La subida responde a temores sobre una acción militar estadounidense contra Irán después de que la portavoz de la Casa Blanca, Karoline Leavitt, dijera que la diplomacia es la primera opción pero que Irán “haría muy bien en llegar a un acuerdo con el presidente Trump”. Karoline Leavitt es la vocera oficial de la Casa Blanca, la oficina del gobierno de Estados Unidos que comunica la política del mandatario. Washington ha reforzado su presencia naval en la región, mientras Irán realizó ejercicios militares y cerró temporalmente parte del Estrecho de Ormuz, la vía por la que el país exporta cerca de 1,5 millones de barriles diarios y por donde transita un volumen total aproximado de 20 millones de barriles diarios.
Analistas, entre ellos los de ING Research, advierten que el mercado está cada vez más preocupado por una acción inminente de Estados Unidos. También señalan que, de concretarse una operación militar, podría tratarse de un proceso más prolongado que los ataques del año pasado contra instalaciones nucleares iraníes, lo que aumentaría el riesgo de interrupciones en los envíos desde el Golfo Pérsico.
Las reacciones financieras fueron inmediatas, con subidas en los contratos de futuros y mayor volatilidad en los mercados energéticos. No está claro si Washington optará finalmente por una acción militar; la situación sigue siendo ambigua y depende de decisiones políticas que aún no se han materializado.
¿Qué significa esto para Chile y la región? Primero, el WTI es la referencia que más influye en las importaciones de combustibles en Chile, porque muchas cotizaciones y contratos están atados a ese marcador. Un repunte sostenido del petróleo tiende a trasladarse a mayores costos de gasolina, diésel y transporte, lo que presiona la inflación general. El Banco Central de Chile vigila el avance de precios como parte de su mandato antiinflacionario, por lo que un choque persistente en los combustibles podría complicar la meta de inflación y las decisiones de política monetaria.

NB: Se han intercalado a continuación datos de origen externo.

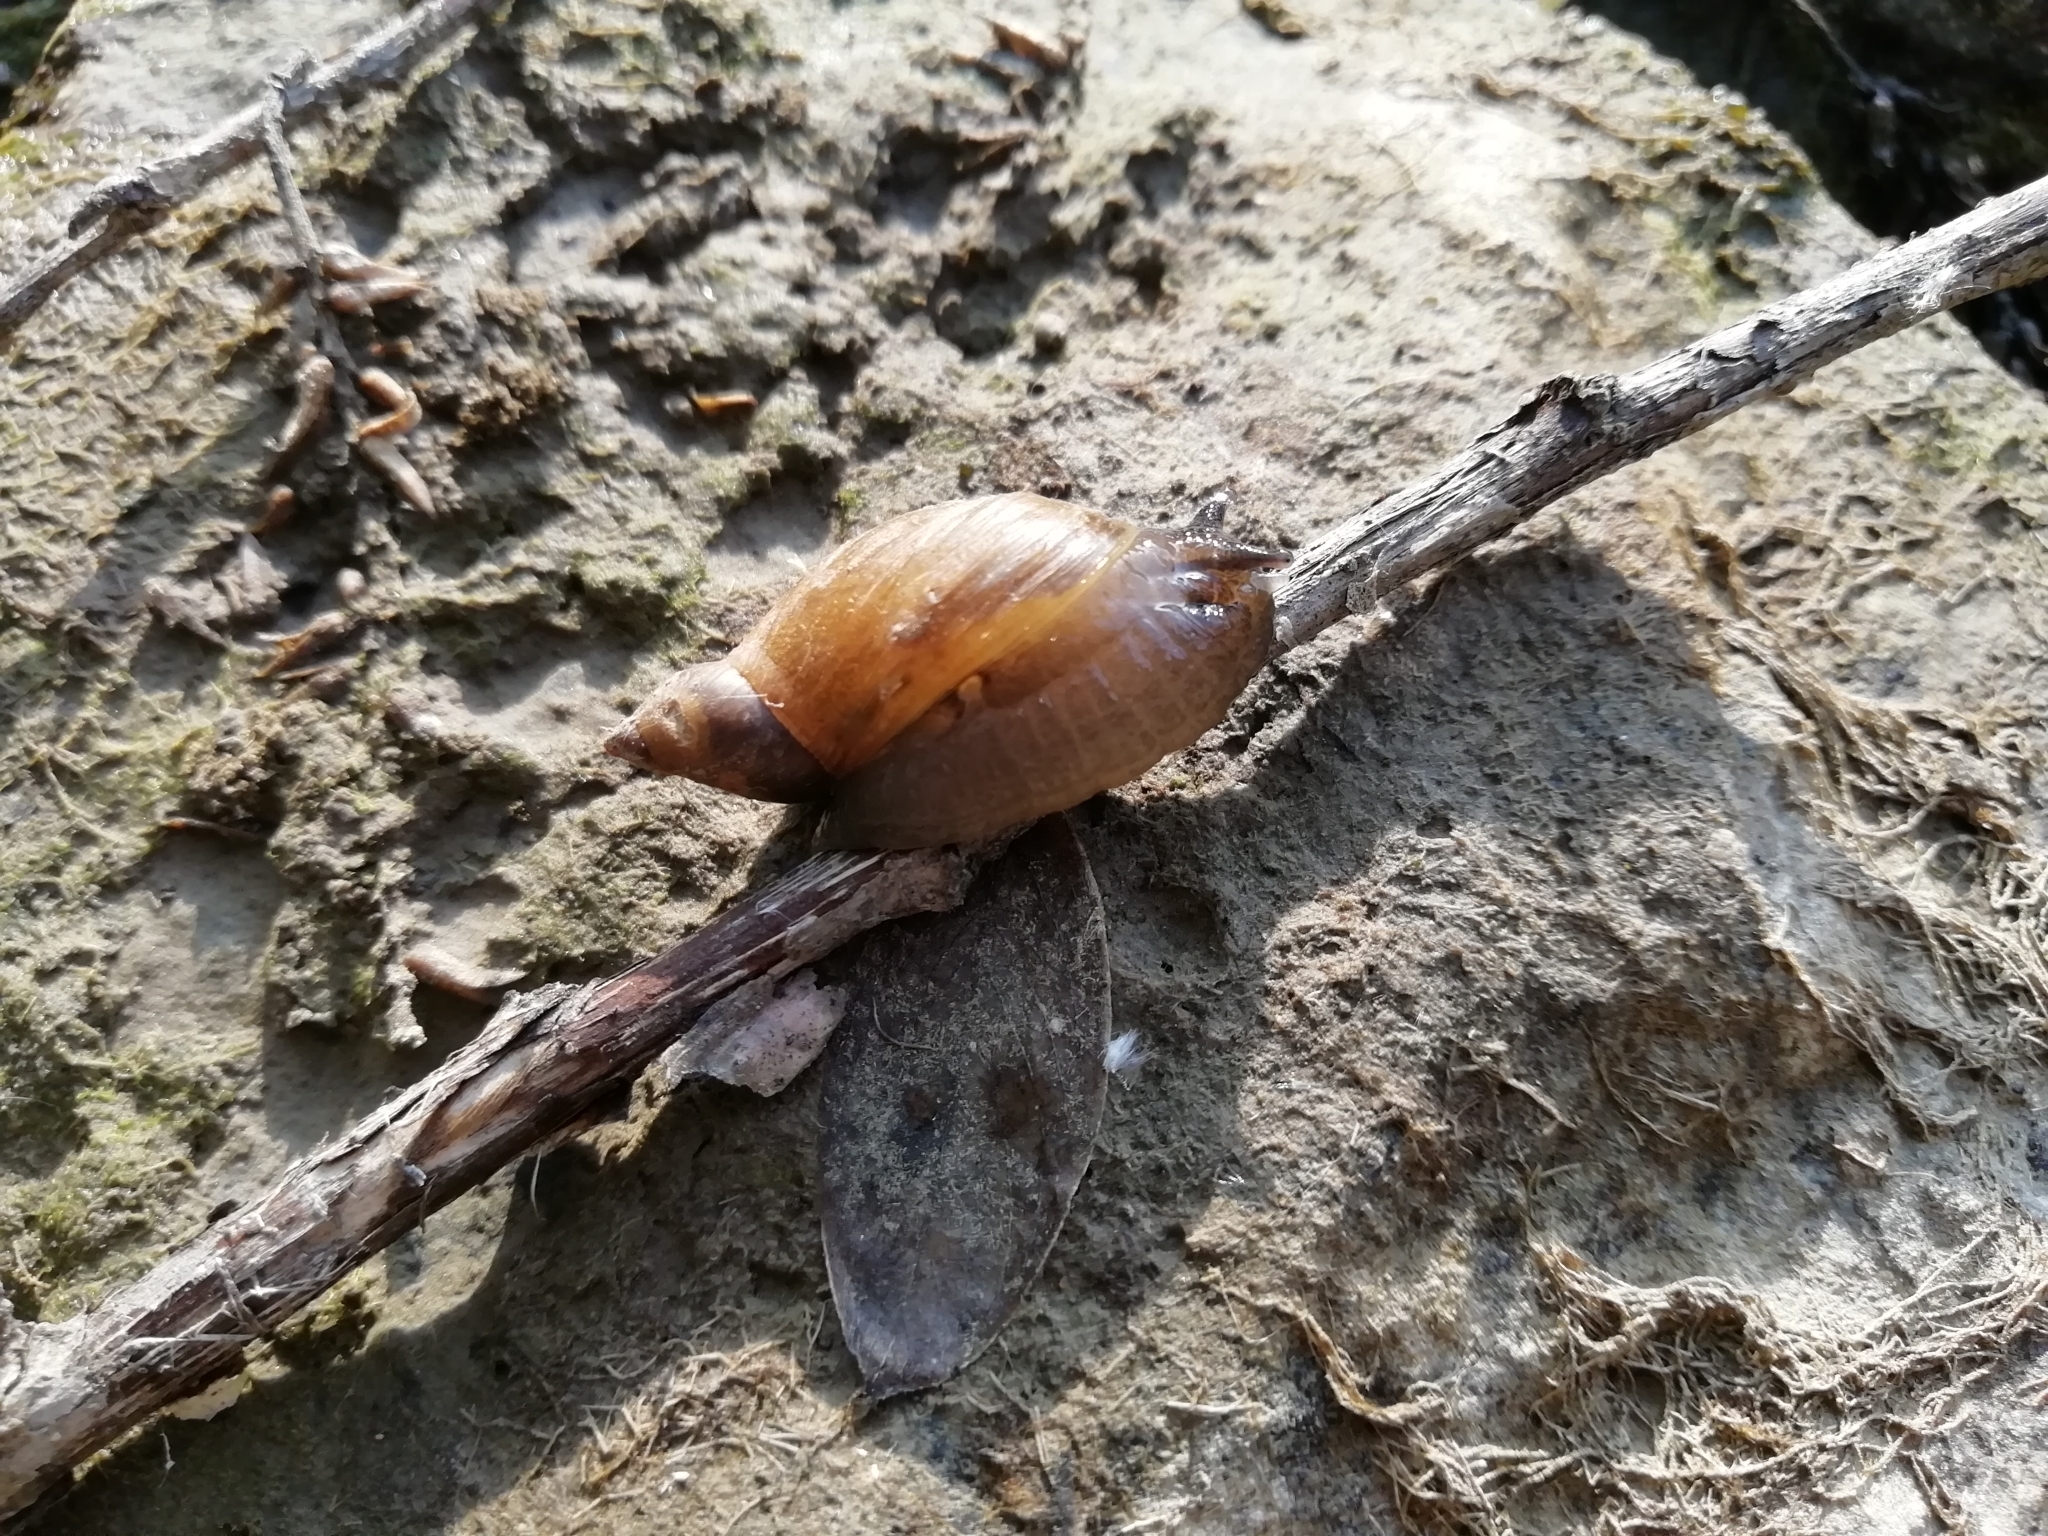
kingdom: Animalia
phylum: Mollusca
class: Gastropoda
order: Stylommatophora
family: Succineidae
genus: Succinea
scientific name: Succinea putris
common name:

En términos de respuesta gubernamental, países como Estados Unidos pueden recurrir a reservas estratégicas de petróleo para moderar los precios. Chile no dispone de una reserva estratégica comparable a la estadounidense, por lo que sus herramientas son más limitadas y suelen pasar por medidas fiscales temporales, subsidios dirigidos o ajustes regulatorios en el mercado de combustibles. Cualquiera de esas opciones tendría un costo fiscal o requeriría coordinación entre el Ministerio de Hacienda y la Comisión Nacional de Energía.
A mediano plazo, episodios como este reavivan debates regionales sobre diversificación de suministro y transición energética. Para América Latina, proveedores alternativos y mecanismos de cooperación pueden ganar relevancia si la volatilidad se mantiene. Por ahora, la impresión en los mercados es de cautela, y las autoridades chilenas y regionales seguirán de cerca la evolución dada la posible trasmisión de este choque a precios internos y a la inflación.